Motorists traveling on Interstate 40 can’t miss the three magnificent crosses near the Appling Road exit; the truckers on the highway termed the vista as “Fort God,” since the center cross is 150 feet high and flanked by the other two crosses that are nearly that high.
 
The crosses are on private property, so even if someone might be offended, their presence is protected by the Constitution. At the foot of the monument is the large complex of the Bellevue Baptist Church. It is one of those mega-centers that I see periodically from the highway, but this one had a pastor who preached things that brought in a flock that enthusiastically threw their faith to the heavens. 
 
The Reverend Adrian Rogers is dead now, but his name is often invoked as a commentator of extraordinary insight. His most famous quote turns up frequently on secular discourse these days, and it is worth contemplating.
 
"You cannot legislate the poor into freedom by legislating the wealthy out of freedom. What one person receives without working for, another person must work for without receiving. The government cannot give to anybody anything that the government does not first take from somebody else.
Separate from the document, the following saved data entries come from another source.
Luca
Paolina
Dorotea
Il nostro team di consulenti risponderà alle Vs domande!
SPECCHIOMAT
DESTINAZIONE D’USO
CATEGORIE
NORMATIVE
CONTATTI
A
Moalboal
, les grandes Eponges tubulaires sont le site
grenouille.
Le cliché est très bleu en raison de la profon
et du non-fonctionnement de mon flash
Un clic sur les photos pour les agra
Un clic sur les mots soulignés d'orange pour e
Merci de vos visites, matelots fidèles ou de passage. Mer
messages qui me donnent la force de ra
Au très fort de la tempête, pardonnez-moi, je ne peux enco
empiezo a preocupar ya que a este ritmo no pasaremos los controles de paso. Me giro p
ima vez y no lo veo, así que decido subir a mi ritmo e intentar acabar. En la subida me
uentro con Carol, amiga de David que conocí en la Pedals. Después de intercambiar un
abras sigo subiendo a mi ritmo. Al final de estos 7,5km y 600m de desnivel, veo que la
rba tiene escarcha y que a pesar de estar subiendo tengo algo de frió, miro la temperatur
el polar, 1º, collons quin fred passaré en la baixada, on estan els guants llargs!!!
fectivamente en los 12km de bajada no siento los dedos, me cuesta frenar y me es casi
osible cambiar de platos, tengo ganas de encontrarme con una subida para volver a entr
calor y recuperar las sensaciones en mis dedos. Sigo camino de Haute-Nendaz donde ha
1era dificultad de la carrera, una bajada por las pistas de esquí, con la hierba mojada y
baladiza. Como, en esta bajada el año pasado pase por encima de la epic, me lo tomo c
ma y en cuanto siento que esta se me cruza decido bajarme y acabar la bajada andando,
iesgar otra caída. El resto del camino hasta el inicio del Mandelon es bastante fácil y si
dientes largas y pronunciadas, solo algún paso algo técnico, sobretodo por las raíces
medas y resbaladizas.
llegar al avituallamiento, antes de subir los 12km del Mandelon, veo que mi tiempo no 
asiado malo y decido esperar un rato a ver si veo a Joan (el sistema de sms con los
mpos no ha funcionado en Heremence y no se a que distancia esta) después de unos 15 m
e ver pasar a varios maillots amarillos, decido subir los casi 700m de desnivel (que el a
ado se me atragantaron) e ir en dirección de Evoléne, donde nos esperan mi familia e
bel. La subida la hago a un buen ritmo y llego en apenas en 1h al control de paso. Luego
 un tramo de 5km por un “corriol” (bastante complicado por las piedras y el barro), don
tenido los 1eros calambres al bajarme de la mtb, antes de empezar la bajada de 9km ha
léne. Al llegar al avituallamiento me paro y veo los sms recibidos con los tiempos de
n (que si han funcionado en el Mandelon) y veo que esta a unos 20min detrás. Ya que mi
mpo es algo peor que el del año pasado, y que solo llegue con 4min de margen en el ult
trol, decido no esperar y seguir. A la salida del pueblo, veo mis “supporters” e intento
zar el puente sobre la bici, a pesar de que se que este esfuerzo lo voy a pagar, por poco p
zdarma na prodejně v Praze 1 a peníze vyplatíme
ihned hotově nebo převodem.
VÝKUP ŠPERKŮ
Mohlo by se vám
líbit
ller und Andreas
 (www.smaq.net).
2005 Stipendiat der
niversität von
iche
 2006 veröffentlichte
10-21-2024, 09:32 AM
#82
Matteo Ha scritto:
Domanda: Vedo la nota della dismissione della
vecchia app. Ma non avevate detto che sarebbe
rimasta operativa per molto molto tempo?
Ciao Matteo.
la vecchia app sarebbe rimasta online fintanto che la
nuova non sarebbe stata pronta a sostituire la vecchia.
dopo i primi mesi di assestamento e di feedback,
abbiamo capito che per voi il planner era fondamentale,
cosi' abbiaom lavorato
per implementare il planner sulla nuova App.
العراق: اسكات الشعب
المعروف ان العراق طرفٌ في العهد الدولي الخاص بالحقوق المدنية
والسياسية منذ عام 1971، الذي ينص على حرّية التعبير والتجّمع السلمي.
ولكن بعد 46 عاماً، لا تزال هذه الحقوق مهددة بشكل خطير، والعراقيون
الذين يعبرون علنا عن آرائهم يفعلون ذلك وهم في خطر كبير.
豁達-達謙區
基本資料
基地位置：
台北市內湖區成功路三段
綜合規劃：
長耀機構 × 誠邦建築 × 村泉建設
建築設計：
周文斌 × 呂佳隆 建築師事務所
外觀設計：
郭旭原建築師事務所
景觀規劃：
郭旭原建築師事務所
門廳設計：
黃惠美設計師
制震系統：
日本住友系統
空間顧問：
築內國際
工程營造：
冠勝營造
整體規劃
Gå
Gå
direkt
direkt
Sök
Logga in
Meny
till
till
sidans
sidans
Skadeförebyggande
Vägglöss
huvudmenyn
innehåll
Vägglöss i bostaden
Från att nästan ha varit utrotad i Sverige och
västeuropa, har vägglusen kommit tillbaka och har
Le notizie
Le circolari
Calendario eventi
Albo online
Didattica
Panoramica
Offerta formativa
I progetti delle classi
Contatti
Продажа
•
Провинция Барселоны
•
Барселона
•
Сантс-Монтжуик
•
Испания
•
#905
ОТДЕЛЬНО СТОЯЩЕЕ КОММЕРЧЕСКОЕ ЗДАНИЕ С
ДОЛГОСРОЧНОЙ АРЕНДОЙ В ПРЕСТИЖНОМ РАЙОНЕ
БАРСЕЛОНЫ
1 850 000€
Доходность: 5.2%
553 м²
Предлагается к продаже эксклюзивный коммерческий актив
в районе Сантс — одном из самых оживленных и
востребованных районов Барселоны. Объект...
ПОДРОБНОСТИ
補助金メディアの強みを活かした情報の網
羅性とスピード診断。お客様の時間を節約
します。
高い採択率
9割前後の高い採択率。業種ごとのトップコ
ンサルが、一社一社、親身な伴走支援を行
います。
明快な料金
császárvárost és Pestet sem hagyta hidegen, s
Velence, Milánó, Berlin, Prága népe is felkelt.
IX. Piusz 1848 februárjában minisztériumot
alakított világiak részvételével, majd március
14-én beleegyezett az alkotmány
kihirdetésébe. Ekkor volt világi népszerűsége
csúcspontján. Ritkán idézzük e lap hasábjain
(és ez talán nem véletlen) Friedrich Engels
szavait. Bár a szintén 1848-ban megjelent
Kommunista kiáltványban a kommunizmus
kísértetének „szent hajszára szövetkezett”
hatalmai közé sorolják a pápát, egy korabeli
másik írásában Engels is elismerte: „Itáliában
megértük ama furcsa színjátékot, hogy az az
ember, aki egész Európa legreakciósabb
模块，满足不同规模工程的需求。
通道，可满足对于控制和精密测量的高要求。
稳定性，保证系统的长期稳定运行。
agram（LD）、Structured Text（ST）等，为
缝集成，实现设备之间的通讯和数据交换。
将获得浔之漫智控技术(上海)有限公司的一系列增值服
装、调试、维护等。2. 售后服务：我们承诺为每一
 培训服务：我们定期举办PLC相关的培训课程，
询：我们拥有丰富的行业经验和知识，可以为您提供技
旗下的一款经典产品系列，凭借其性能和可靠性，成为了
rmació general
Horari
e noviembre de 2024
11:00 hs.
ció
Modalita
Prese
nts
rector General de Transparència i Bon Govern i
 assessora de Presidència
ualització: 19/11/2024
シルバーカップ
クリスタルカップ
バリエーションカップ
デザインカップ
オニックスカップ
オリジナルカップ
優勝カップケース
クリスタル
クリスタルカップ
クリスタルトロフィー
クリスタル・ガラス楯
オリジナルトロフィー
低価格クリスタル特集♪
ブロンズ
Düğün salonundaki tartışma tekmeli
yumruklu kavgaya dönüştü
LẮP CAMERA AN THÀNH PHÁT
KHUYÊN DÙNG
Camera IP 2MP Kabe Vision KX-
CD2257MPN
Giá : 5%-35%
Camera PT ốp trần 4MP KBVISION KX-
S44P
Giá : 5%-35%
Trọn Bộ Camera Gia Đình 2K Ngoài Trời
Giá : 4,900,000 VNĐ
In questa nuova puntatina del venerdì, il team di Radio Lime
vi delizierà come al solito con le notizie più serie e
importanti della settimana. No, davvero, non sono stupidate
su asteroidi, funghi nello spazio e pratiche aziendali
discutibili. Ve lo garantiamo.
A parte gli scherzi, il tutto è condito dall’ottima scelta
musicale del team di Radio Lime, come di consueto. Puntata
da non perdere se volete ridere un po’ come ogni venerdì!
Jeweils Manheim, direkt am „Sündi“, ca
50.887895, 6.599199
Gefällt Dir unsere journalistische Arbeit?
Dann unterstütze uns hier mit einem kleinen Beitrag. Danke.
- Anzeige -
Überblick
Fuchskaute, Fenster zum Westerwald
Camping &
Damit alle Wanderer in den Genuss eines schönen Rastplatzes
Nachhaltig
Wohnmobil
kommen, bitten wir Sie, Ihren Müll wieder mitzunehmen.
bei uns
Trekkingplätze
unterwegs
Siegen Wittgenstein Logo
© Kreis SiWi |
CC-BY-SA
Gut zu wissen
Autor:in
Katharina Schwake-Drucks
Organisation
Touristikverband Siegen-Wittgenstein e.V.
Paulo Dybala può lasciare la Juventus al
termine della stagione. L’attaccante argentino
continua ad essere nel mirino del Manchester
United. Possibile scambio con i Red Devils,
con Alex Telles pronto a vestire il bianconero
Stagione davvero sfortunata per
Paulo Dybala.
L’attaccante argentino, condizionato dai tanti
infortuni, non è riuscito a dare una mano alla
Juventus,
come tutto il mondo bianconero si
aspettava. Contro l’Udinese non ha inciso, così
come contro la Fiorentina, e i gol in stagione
When half of the people get the idea that they do not have to work because the other half is going to take care of them, and when the other half gets the idea that it does no good to work because somebody else is going to get what they work for, that my dear friend, is about the end of any nation. You cannot multiply wealth by dividing it."  
 
I don’t know what Charles Kuralt would have thought about that, but I suspect he would have approached it with thoughtful warmth and the spirit of humanity. He did those kinds of stories all the time, on those out of work and down on their luck through no fault of their own. He probably would have offered them a drink, though he was a practical if quixotic man and I doubt if he would have left an open tab at the bar.
 
It is said that Charles smoked and drank too much. I think it is better said that he drank and smoked more than you do. But something he understood was an intrinsic ambiguity in the human spirit.
 
He was dead for a couple years before it was revealed that he had a second family that he visited when out on the road. The revelation of the long-term relationship exacted a toll on his image and reputation, but by then of course he didn’t care. I blush at the presumption of imaging how he would feel about the massive change that is contemplated for us all. He might have just shrugged and gone on to happy hour at some joint down the highway.
 
I imagine I will do the same thing, though when the dust settles on this current crisis we will be left with the wreckage of a lot of dreams, and a bar tab that the young people are going to chafe at paying.
 
I blush to presume for them, too, but it occurs to me that they may decide not to.